What you have to do> Your answer should be every line of the records that contains the word "Reply".

(Camera-frame cuboid estimates)
Content starts

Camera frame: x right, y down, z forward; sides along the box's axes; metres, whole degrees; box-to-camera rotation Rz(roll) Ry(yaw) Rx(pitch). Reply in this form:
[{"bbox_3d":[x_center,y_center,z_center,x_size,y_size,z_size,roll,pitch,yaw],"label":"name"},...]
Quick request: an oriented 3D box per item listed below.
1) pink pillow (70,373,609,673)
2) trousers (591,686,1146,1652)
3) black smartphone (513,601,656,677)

Content ends
Content starts

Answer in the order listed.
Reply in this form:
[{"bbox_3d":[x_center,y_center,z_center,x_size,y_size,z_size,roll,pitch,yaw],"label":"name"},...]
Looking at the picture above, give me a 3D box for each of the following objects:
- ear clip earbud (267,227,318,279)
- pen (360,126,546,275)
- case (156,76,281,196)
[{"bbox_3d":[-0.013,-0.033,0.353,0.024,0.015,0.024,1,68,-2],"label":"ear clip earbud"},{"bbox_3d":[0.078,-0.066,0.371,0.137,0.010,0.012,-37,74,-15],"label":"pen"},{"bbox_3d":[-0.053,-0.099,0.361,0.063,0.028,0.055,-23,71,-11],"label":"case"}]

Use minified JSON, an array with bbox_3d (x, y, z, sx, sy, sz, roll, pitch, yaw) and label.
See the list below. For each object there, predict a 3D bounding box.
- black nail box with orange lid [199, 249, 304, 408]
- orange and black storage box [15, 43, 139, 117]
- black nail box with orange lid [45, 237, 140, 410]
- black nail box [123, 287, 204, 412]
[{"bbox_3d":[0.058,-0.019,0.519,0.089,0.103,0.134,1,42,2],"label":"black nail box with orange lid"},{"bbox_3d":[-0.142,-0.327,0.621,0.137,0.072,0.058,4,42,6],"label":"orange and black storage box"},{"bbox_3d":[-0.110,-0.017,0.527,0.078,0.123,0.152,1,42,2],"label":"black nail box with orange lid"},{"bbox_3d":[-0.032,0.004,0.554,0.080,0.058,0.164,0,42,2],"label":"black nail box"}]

Content ends

The answer>
Camera frame: x right, y down, z forward; sides along the box's axes; metres, whole degrees; box-to-camera rotation Rz(roll) Ry(yaw) Rx(pitch). Reply in this form:
Reply in this form:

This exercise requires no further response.